▶ _Information shown_:
-*-

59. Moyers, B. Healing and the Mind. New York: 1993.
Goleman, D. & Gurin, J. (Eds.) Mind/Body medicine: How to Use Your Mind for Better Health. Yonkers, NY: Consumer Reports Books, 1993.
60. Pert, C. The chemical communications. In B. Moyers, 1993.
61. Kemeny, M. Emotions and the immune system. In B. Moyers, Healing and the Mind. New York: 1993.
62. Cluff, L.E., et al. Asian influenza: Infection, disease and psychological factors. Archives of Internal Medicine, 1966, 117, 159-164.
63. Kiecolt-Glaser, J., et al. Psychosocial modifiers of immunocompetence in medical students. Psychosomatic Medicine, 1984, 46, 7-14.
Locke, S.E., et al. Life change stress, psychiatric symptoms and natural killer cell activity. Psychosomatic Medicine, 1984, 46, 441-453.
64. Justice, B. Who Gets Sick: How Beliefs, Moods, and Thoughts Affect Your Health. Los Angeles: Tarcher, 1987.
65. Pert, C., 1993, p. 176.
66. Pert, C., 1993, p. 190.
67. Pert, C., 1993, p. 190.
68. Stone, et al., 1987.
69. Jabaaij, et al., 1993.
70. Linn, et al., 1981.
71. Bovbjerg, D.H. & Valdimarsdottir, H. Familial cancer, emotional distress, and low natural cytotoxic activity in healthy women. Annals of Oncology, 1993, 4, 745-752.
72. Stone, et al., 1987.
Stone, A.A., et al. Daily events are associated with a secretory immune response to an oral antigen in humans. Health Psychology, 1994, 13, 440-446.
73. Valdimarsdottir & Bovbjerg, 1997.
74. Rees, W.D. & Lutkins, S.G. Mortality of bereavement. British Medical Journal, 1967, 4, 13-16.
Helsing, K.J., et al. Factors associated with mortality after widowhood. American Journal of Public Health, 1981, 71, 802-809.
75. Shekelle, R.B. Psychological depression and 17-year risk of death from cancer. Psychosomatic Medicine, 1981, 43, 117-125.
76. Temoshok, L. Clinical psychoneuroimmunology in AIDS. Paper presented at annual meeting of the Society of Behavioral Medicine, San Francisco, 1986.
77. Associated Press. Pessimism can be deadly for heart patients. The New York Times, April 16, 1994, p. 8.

-*-

▶ _Exercise description_:
All that should be written out is the stretch of lines above between the one holding "65. Pert, C., 1993, p. 176." and the one holding "72. Stone, et al., 1987.", inclusive, exactly as given.

▶ _Response area_:
65. Pert, C., 1993, p. 176.
66. Pert, C., 1993, p. 190.
67. Pert, C., 1993, p. 190.
68. Stone, et al., 1987.
69. Jabaaij, et al., 1993.
70. Linn, et al., 1981.
71. Bovbjerg, D.H. & Valdimarsdottir, H. Familial cancer, emotional distress, and low natural cytotoxic activity in healthy women. Annals of Oncology, 1993, 4, 745-752.
72. Stone, et al., 1987.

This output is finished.